(AVAILABLE RECORDS)
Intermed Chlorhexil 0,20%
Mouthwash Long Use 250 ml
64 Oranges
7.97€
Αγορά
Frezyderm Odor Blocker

==

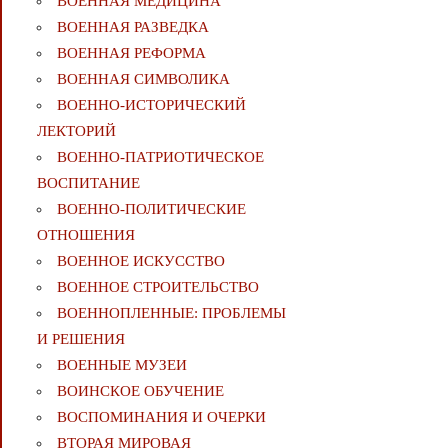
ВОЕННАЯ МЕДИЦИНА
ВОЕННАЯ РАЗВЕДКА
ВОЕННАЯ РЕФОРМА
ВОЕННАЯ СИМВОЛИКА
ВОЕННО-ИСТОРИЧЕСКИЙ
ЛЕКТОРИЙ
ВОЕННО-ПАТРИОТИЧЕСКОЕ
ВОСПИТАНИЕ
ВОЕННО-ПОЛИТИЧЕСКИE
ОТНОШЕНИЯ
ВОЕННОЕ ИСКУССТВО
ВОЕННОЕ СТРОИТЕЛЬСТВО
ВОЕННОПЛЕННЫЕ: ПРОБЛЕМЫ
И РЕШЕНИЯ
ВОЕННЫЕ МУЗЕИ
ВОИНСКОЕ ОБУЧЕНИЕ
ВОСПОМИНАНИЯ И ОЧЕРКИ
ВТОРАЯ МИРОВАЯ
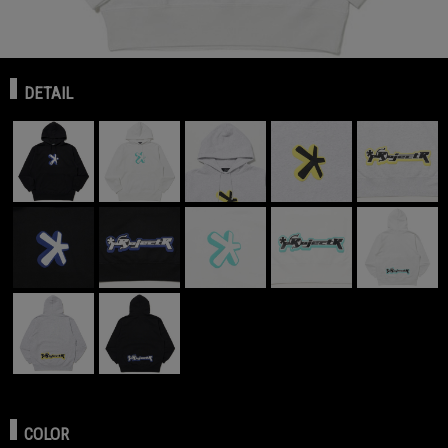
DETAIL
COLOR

---

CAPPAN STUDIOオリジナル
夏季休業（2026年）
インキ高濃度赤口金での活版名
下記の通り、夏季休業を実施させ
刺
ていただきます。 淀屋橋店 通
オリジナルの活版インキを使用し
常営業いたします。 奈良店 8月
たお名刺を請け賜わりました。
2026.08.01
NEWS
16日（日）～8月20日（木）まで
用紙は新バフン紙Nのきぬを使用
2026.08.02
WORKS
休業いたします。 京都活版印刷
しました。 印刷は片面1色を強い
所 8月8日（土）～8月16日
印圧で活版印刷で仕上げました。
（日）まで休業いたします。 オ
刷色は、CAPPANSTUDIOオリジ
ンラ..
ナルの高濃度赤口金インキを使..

(TASK)
In the entries above, the lines from the one bearing "Intermed Chlorhexil 0,20%" up to and including the one bearing "Frezyderm Odor Blocker" should be transcribed exactly; no other line is wanted.

(ANSWER TO THIS EXERCISE)
Intermed Chlorhexil 0,20%
Mouthwash Long Use 250 ml
64 Oranges
7.97€
Αγορά
Frezyderm Odor Blocker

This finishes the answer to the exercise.